The college, part of the ORT chain of seven engineering colleges throughout Israel, will offer women accepted to study in its technology programs a scholarship equal to half of the first year's tuition. A similar scholarship will be granted for the second and third years for students who achieve a grade average above 80 percent.
"Girls don't see themselves belonging to this field," according to Dr. Carmela Dekel, director of ORT Hermelin.
In her view, this is primarily due to an outdated notion that put fields such as applied engineering outside the spectrum of women's careers. "Once, technology involved blue overalls and grease," she explained to The Jerusalem Post. "But today it's all clean and computerized." Of 526 students at ORT Hermelin, only 115 are women, and only 15 of those study trades that are purely technological. Even at an engineering college, a large majority of female students gravitate toward fields such as industrial design or administration, despite the enormous potential technological trades hold for young people beginning their careers in Israel.

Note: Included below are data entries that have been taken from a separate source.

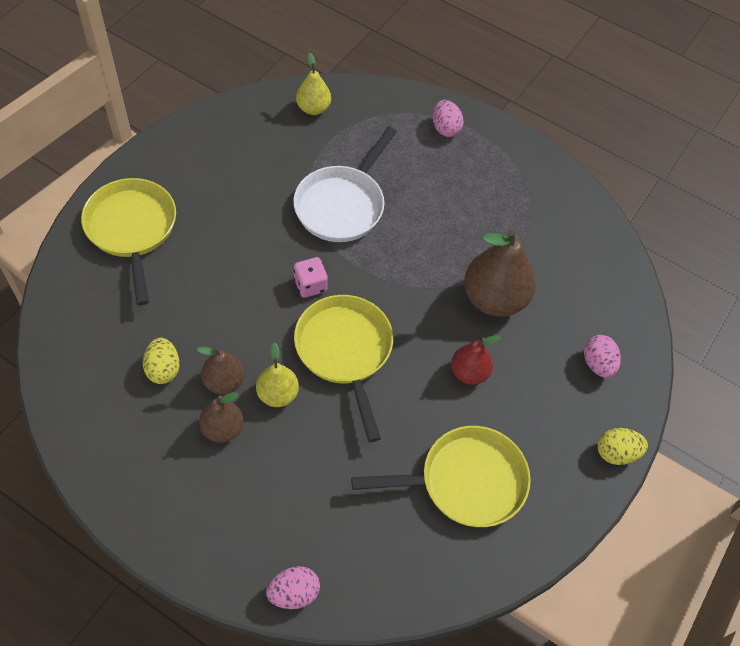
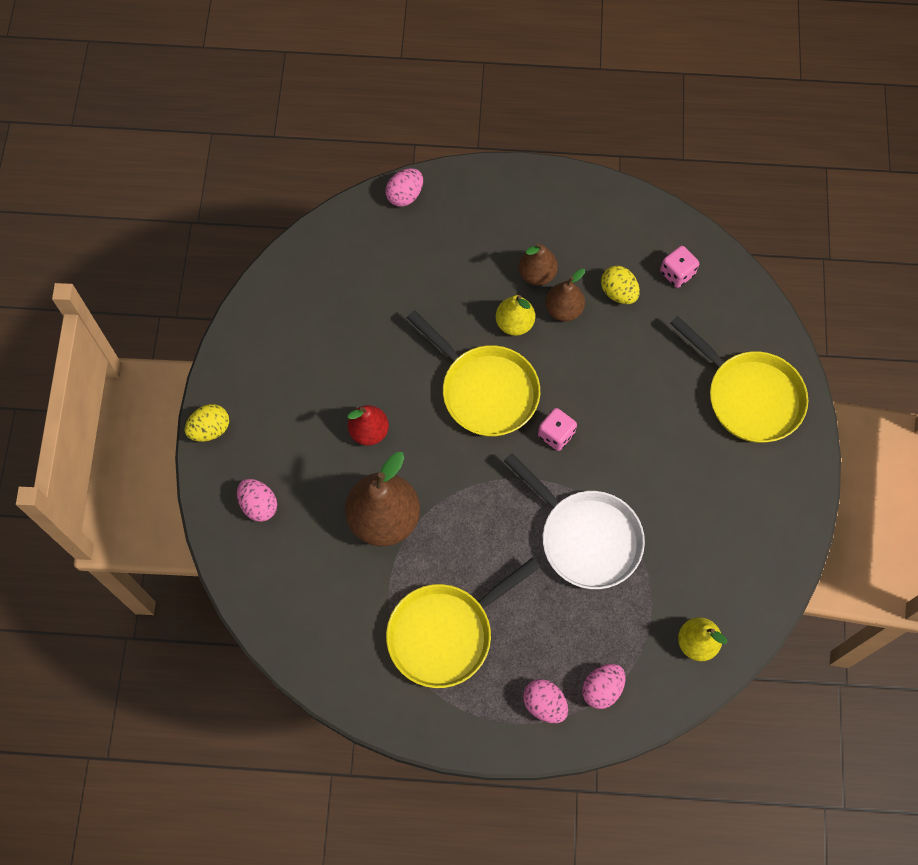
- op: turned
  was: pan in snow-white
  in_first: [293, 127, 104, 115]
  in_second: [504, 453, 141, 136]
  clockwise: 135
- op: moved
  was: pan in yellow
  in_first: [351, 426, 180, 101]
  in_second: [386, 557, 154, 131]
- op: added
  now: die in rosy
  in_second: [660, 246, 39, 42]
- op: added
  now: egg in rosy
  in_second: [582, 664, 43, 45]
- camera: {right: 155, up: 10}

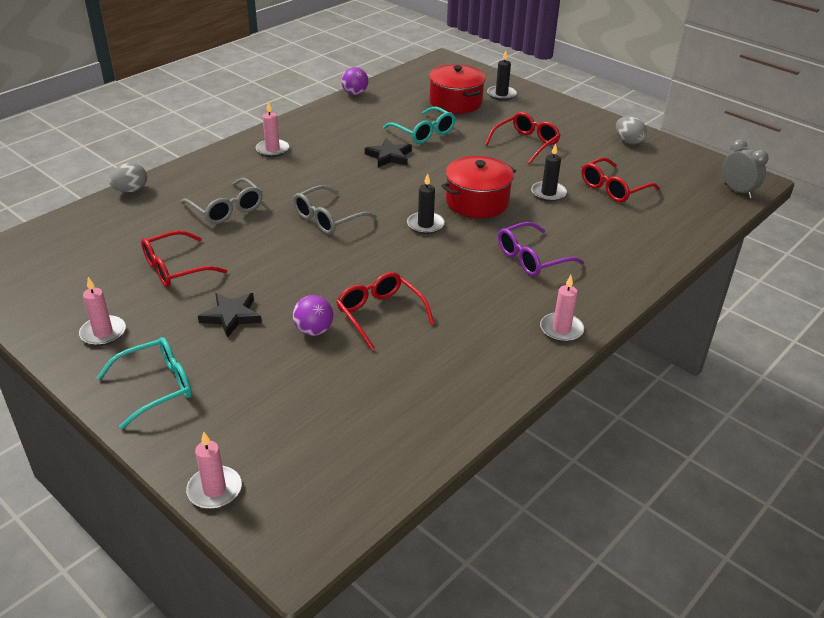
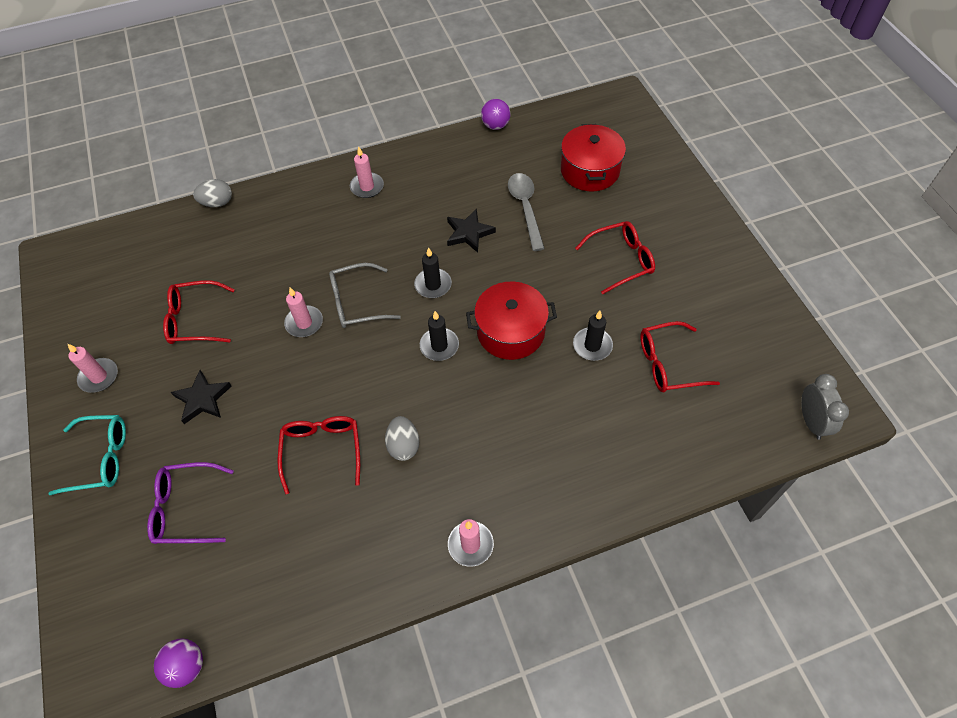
- op: moved
  was: wax candle in black
  in_first: [487, 50, 30, 51]
  in_second: [414, 247, 38, 51]
- op: replaced
  was: eyeglasses in aqua
  now: teaspoon in gray
  in_first: [383, 107, 72, 37]
  in_second: [508, 173, 37, 78]
- op: moved
  was: egg in gray
  in_first: [616, 116, 31, 28]
  in_second: [385, 416, 34, 45]
- op: removed
  was: eyeglasses in gray
  in_first: [181, 178, 82, 46]
- op: moved
  was: eyeglasses in royal purple
  in_first: [498, 222, 86, 54]
  in_second: [147, 462, 87, 82]
- op: moved
  was: play ball in royal purple
  in_first: [293, 295, 40, 41]
  in_second: [154, 638, 49, 50]
- op: moved
  was: wax candle in rosy
  in_first: [186, 432, 56, 77]
  in_second: [284, 288, 39, 49]
- camera: {right: 30, up: 20}

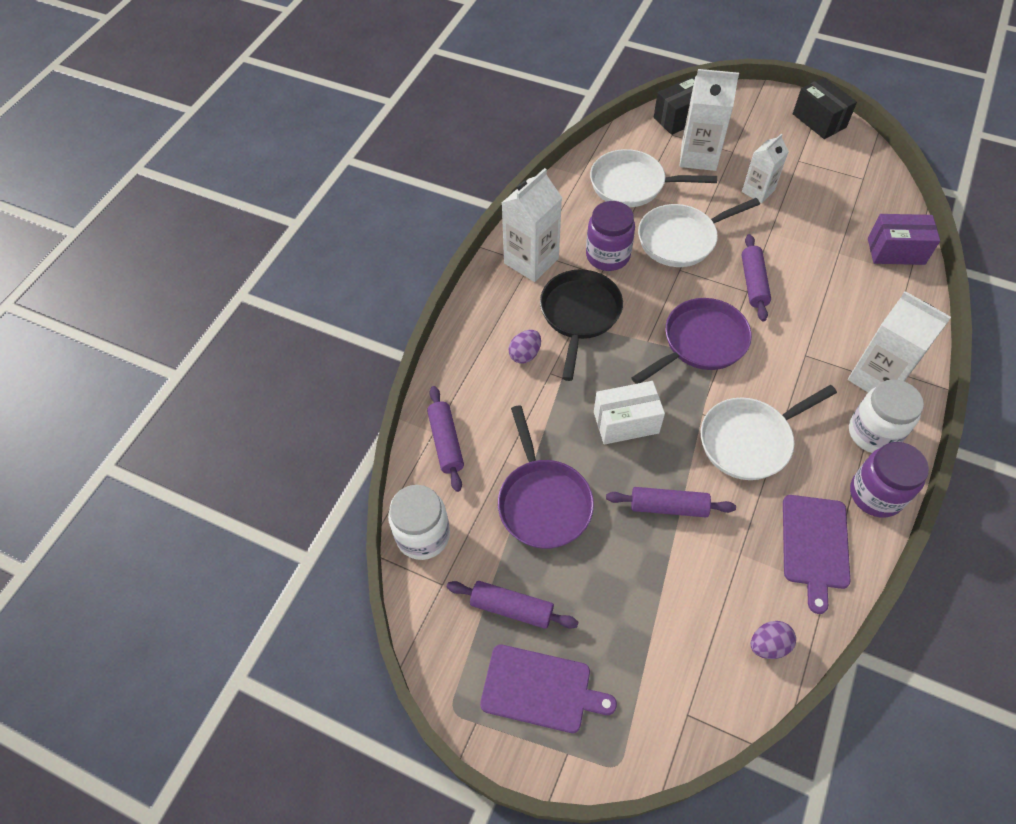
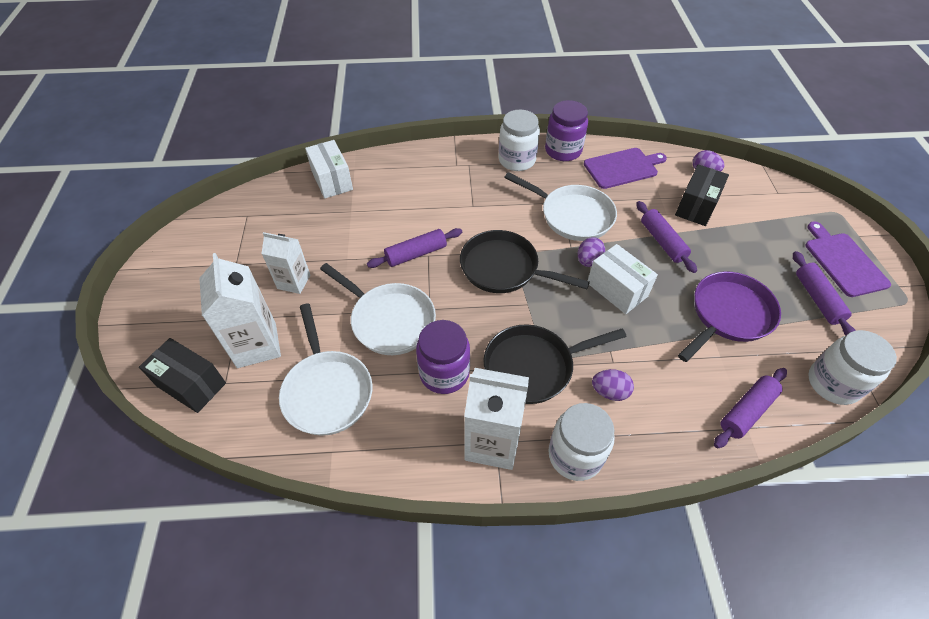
- op: moved
  was: box in black
  in_first: [793, 77, 64, 62]
  in_second: [675, 164, 54, 62]
- op: recoloured
  was: box in royal purple
  now: box in snow-white
  in_first: [868, 214, 72, 51]
  in_second: [305, 140, 48, 59]
- op: removed
  was: milk carton in snow-white
  in_first: [848, 291, 103, 101]
- op: recoloured
  was: pan in royal purple
  now: pan in black
  in_first: [631, 298, 121, 86]
  in_second: [460, 230, 130, 63]
- op: added
  now: egg in royal purple
  in_second: [578, 237, 27, 30]
- op: added
  now: jar in snow-white
  in_second: [548, 403, 67, 78]
- camera: {right: -120, up: -5}

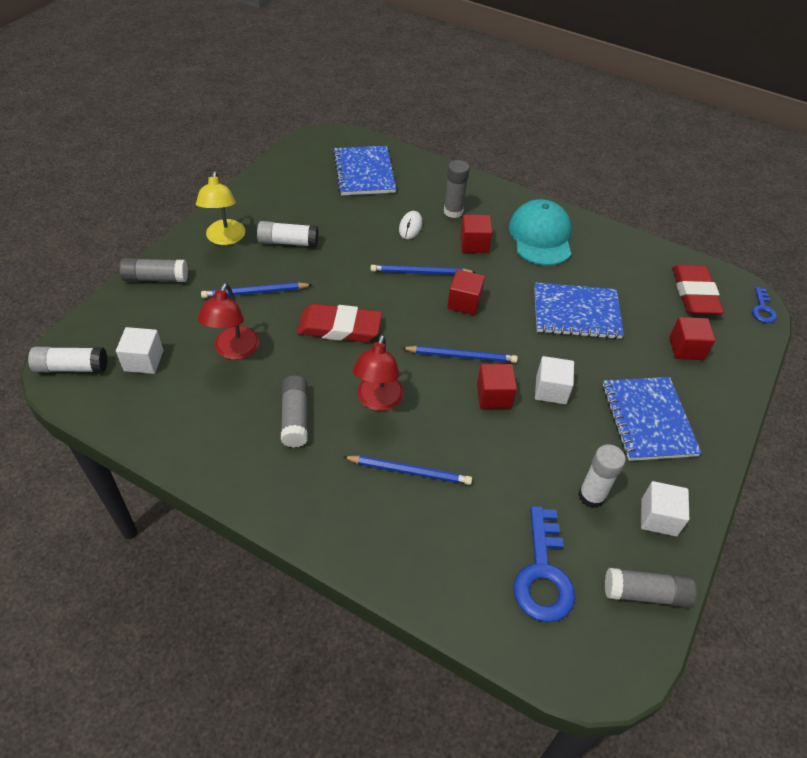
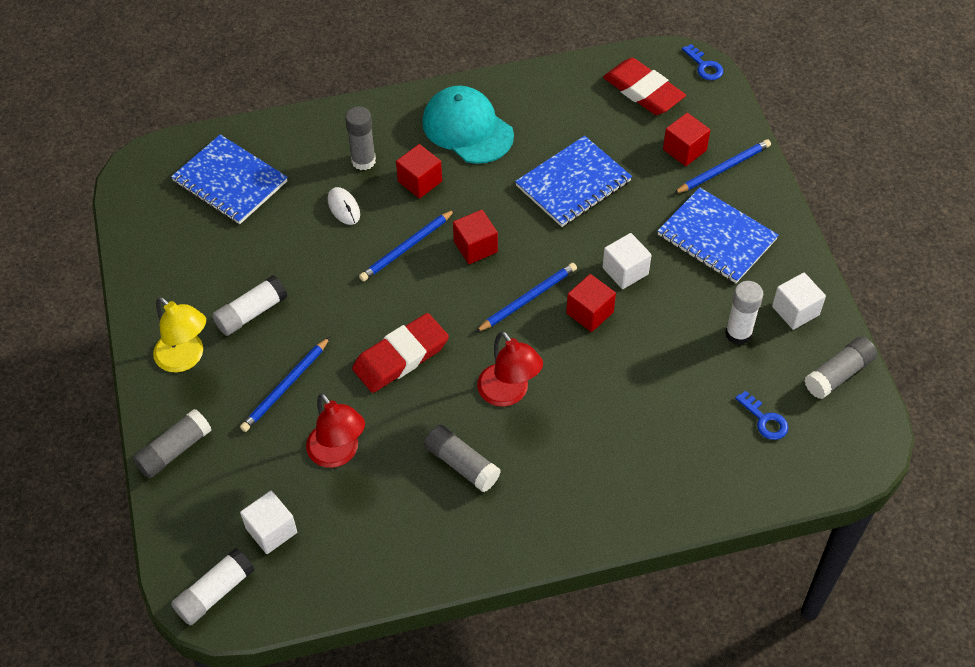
- op: moved
  was: pencil in cobalt
  in_first: [343, 456, 129, 29]
  in_second: [674, 139, 97, 55]
- op: resized
  was: latchkey in cobalt
  in_first: [513, 506, 62, 116]
  in_second: [735, 391, 53, 49]
  ratio: 0.53
- camera: {right: -40, up: 5}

There is an abundance of positions for applied engineers at companies such as Motorola Israel, Intel and scores of other hi-tech manufacturers, both local and international. Intel's newest plant alone is expected to hire 2,000 applied engineers at high starting salaries. With an average starting salary ranging from NIS 6,000 to NIS 7,000 a month, the field is also remarkably lucrative.
But for Dekel, the problem isn't just about increasing opportunities for women. "Strengthening the presence of women in engineering and electronics," she says, allows Israeli industry "to take advantage of this important quality workforce."
A month ago, leaders of Israeli hi-tech, including Elisha Yanay, senior vice president of global giant Motorola, and Uri Uring, deputy director-general of defense electronics company Elbit Systems Ltd., told the Post that the lack of expert practical engineers in Israel amounted to "a very serious problem" and a "tremendous void" that harmed the country's technological competitiveness. For Dekel, encouraging women to enter this field is not just good for the women, but also for Israeli industry.
Pnina Zeevi, a project manager at Israel Aircraft Industries, sees technology education as the key to her own successful career.